- **To be done**
Swap "common name" for "vernacular name" in the rows, giving back only everything from the line containing "order: Odonata" down to the line containing "scientific name: Atteva punctella", with all else unchanged.
———
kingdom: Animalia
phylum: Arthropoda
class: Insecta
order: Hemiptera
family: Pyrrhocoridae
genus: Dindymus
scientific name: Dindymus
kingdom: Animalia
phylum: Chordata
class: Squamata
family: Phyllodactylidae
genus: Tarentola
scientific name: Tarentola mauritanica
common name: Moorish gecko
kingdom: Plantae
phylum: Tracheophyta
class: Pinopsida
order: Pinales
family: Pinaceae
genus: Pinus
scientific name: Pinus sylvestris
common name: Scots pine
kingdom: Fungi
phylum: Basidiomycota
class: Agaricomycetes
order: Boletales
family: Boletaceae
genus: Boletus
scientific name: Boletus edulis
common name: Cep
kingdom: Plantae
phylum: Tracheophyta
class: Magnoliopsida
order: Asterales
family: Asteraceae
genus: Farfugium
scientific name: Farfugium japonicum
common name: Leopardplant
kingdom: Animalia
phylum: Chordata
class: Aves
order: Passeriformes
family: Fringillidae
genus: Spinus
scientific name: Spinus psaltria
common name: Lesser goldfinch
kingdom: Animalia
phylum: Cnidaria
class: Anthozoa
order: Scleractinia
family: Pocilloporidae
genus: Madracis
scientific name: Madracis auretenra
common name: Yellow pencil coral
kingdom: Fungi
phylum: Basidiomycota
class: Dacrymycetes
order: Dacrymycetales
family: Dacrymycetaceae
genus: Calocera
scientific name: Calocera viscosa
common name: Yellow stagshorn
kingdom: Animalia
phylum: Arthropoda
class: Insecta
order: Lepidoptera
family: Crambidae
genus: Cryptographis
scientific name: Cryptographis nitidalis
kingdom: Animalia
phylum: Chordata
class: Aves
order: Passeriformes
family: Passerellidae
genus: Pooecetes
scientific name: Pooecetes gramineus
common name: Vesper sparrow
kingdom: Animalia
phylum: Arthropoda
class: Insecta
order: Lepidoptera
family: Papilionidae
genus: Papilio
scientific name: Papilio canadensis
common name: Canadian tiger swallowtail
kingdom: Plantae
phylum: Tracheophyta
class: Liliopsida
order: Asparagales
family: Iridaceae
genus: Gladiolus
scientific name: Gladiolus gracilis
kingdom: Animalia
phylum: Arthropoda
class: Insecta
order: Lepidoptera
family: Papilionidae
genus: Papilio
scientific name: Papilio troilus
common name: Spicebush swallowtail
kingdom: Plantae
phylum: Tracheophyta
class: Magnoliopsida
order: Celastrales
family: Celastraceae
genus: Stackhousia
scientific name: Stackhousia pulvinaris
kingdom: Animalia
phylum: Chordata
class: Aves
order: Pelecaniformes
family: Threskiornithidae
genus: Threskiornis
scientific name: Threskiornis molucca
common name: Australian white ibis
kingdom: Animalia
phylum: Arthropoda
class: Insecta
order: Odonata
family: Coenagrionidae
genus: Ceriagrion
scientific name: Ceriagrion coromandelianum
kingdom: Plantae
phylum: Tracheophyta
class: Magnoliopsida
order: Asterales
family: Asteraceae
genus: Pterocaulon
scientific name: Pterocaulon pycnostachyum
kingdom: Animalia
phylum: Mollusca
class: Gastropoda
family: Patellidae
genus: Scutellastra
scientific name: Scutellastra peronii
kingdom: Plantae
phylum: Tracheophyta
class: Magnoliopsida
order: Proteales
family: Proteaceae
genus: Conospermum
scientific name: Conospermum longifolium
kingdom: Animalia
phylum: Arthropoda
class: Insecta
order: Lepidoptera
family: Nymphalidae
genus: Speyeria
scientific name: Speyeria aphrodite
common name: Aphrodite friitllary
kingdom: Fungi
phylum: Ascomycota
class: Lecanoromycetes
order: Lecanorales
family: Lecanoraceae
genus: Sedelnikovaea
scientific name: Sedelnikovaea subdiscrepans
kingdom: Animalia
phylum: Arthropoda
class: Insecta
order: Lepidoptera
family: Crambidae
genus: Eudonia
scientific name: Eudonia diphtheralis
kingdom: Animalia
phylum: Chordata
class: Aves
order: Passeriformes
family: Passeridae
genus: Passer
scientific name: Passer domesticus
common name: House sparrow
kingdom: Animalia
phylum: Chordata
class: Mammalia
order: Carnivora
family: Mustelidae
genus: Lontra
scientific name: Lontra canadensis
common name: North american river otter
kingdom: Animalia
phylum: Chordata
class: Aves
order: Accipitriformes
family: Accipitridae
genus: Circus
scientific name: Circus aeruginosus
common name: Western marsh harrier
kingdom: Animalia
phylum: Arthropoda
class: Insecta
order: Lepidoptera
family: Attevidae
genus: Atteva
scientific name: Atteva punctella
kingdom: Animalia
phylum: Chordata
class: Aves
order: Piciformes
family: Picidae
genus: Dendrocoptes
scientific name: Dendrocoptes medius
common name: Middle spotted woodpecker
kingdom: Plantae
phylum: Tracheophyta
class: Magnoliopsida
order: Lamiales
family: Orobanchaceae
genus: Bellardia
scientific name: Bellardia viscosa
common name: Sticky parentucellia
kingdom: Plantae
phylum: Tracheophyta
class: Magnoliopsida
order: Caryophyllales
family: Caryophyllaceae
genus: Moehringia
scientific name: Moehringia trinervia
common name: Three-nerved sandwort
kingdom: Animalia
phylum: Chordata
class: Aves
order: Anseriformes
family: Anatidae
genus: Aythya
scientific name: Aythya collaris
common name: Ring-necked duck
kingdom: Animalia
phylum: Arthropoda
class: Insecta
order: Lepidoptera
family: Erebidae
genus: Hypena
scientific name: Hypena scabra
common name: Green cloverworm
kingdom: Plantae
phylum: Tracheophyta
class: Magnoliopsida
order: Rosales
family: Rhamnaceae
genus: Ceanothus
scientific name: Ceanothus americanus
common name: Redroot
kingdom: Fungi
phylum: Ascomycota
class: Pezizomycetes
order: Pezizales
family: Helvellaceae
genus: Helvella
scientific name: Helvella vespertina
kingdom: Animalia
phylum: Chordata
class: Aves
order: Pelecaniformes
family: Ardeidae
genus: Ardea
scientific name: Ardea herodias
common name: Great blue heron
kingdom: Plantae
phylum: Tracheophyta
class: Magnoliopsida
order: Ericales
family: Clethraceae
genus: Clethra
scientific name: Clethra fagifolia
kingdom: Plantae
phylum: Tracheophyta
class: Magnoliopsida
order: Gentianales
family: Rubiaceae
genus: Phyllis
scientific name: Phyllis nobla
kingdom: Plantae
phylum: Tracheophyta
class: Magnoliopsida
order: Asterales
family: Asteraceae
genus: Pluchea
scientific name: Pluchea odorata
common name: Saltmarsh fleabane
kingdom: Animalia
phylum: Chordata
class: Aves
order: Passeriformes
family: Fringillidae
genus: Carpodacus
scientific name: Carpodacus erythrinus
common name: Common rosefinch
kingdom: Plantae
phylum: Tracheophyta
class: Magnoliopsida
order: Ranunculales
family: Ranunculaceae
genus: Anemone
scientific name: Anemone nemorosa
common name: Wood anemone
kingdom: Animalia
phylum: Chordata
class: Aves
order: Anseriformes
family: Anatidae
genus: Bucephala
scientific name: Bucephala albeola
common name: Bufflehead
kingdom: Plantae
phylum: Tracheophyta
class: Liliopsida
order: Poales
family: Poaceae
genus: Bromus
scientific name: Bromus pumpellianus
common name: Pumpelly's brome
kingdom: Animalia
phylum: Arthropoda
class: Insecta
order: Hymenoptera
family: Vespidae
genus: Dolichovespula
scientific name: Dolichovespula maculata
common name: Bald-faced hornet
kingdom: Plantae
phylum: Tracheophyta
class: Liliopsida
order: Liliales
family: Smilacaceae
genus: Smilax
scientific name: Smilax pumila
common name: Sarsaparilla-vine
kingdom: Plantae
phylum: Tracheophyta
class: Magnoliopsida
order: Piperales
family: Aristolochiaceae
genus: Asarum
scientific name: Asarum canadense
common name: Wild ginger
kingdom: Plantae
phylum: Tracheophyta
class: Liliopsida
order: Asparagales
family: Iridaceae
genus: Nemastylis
———
- **Written solution**
order: Odonata
family: Coenagrionidae
genus: Ceriagrion
scientific name: Ceriagrion coromandelianum
kingdom: Plantae
phylum: Tracheophyta
class: Magnoliopsida
order: Asterales
family: Asteraceae
genus: Pterocaulon
scientific name: Pterocaulon pycnostachyum
kingdom: Animalia
phylum: Mollusca
class: Gastropoda
family: Patellidae
genus: Scutellastra
scientific name: Scutellastra peronii
kingdom: Plantae
phylum: Tracheophyta
class: Magnoliopsida
order: Proteales
family: Proteaceae
genus: Conospermum
scientific name: Conospermum longifolium
kingdom: Animalia
phylum: Arthropoda
class: Insecta
order: Lepidoptera
family: Nymphalidae
genus: Speyeria
scientific name: Speyeria aphrodite
vernacular name: Aphrodite friitllary
kingdom: Fungi
phylum: Ascomycota
class: Lecanoromycetes
order: Lecanorales
family: Lecanoraceae
genus: Sedelnikovaea
scientific name: Sedelnikovaea subdiscrepans
kingdom: Animalia
phylum: Arthropoda
class: Insecta
order: Lepidoptera
family: Crambidae
genus: Eudonia
scientific name: Eudonia diphtheralis
kingdom: Animalia
phylum: Chordata
class: Aves
order: Passeriformes
family: Passeridae
genus: Passer
scientific name: Passer domesticus
vernacular name: House sparrow
kingdom: Animalia
phylum: Chordata
class: Mammalia
order: Carnivora
family: Mustelidae
genus: Lontra
scientific name: Lontra canadensis
vernacular name: North american river otter
kingdom: Animalia
phylum: Chordata
class: Aves
order: Accipitriformes
family: Accipitridae
genus: Circus
scientific name: Circus aeruginosus
vernacular name: Western marsh harrier
kingdom: Animalia
phylum: Arthropoda
class: Insecta
order: Lepidoptera
family: Attevidae
genus: Atteva
scientific name: Atteva punctella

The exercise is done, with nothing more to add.